Showing posts with label Gladiator. Show all posts
Showing posts with label Gladiator. Show all posts

Thursday, July 23, 2009

Not Laughing

I believe, deep down, I have no sense of humor. 

Or at least, if I do have a sense of humor, it's vacuous and superficial, willing to laugh at a comedian, but not willing to dig deeply into what makes something funny, or to care about anything that brings a smile to my face. 

Don't get me wrong. By my very nature, I am overtly cheerful. I resemble Pollyanna more than any other person I know, despite my tendency to seek and tell truth. I'm a glass-half-full kind of person, living a life with little angst (and what angst I do have I put here). But my characteristics don't lead to a corresponding taste in literature. Certainly, I don't gravitate to the violent, or the sex-crazed star-crossed lovers sort of thing, but I also don't gravitate towards humor.

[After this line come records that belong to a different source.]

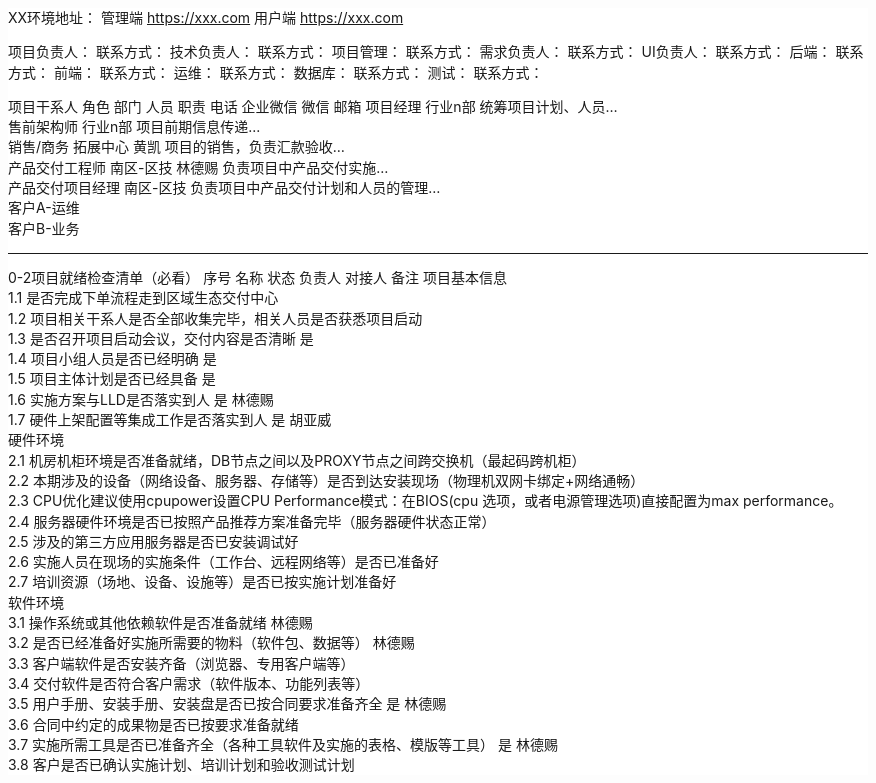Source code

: 
XX环境地址：
管理端  https://xxx.com
用户端  https://xxx.com

项目负责人：       联系方式：
技术负责人：       联系方式：
项目管理：         联系方式：
需求负责人：       联系方式：
UI负责人：         联系方式：
后端：             联系方式：
前端：             联系方式：
运维：             联系方式：
数据库：           联系方式：
测试：             联系方式：


项目干系人
角色	部门	人员	职责	电话	企业微信	微信	邮箱
项目经理	行业n部		统筹项目计划、人员…				
售前架构师	行业n部		项目前期信息传递...				
销售/商务	拓展中心	黄凯	项目的销售，负责汇款验收…				
产品交付工程师	南区-区技	林德赐	负责项目中产品交付实施…				
产品交付项目经理	南区-区技		负责项目中产品交付计划和人员的管理…				
客户A-运维							
客户B-业务							
                            
-------------------------------------------------------------------------

0-2项目就绪检查清单（必看）
序号	名称	状态	负责人	对接人	备注
项目基本信息					
1.1	是否完成下单流程走到区域生态交付中心				
1.2	项目相关干系人是否全部收集完毕，相关人员是否获悉项目启动				
1.3	是否召开项目启动会议，交付内容是否清晰	是			
1.4	项目小组人员是否已经明确	是			
1.5	项目主体计划是否已经具备	是			
1.6	实施方案与LLD是否落实到人	是	林德赐		
1.7	硬件上架配置等集成工作是否落实到人	是	胡亚威		
硬件环境					
2.1	机房机柜环境是否准备就绪，DB节点之间以及PROXY节点之间跨交换机（最起码跨机柜）				
2.2	本期涉及的设备（网络设备、服务器、存储等）是否到达安装现场（物理机双网卡绑定+网络通畅）				
2.3	CPU优化建议使用cpupower设置CPU Performance模式：在BIOS(cpu 选项，或者电源管理选项)直接配置为max performance。				
2.4	服务器硬件环境是否已按照产品推荐方案准备完毕（服务器硬件状态正常）				
2.5	涉及的第三方应用服务器是否已安装调试好				
2.6	实施人员在现场的实施条件（工作台、远程网络等）是否已准备好				
2.7	培训资源（场地、设备、设施等）是否已按实施计划准备好				
软件环境					
3.1	操作系统或其他依赖软件是否准备就绪		林德赐		
3.2	是否已经准备好实施所需要的物料（软件包、数据等）		林德赐		
3.3	客户端软件是否安装齐备（浏览器、专用客户端等）				
3.4	交付软件是否符合客户需求（软件版本、功能列表等）				
3.5	用户手册、安装手册、安装盘是否已按合同要求准备齐全	是	林德赐		
3.6	合同中约定的成果物是否已按要求准备就绪				
3.7	实施所需工具是否已准备齐全（各种工具软件及实施的表格、模版等工具）	是	林德赐		
3.8	客户是否已确认实施计划、培训计划和验收测试计划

I'm reading through Harry Potter and the Half-Blood Prince again (how many times has it been?), and I am struck by how little I value the humor of it the umpteenth time through. What do I love? The emotional impact. The seriousness of certain situations. Even in the film, the scene that left me coldest was the one in the Weasely twins' shop... and in the whole set of books, my favorite scenes are the serious ones... especially the dementor attack in Book #5. 

It isn't just Harry. It's every book I've ever read. I am drawn to the pathos, the weeping. I saw Gladiator three times in the theater--I even saw Titanic five times, and though the romance between Rose and Jack left me completely cold, I found the other "real" characters mesmerizing: the old couple snuggling together on their bed; the mother reading to her children below deck, knowing they would all die because she wasn't allowed to leave; the carpenter staring at the clock on the mantle, aware that it was all his fault the ship was sinking. The same events that make it certain my husband will never watch a film again are what drives me to see it. 

Maybe those films provide me with what I don't have in my real life. I have laughter. I have romance. I have all sorts of joy. I don't want real tragedy in my life, so I just enjoy it vicariously through film and books. I live through Harry, grateful that I don't have to live a life like his, yet fascinated by the trauma all the same. My writing does the same thing: it creates extraordinary events for me to involve myself in, fantasies that I would never want in real life but that are compelling for me (and hopefully, someday, for readers). 

What's missing in your life? What do you read/write for?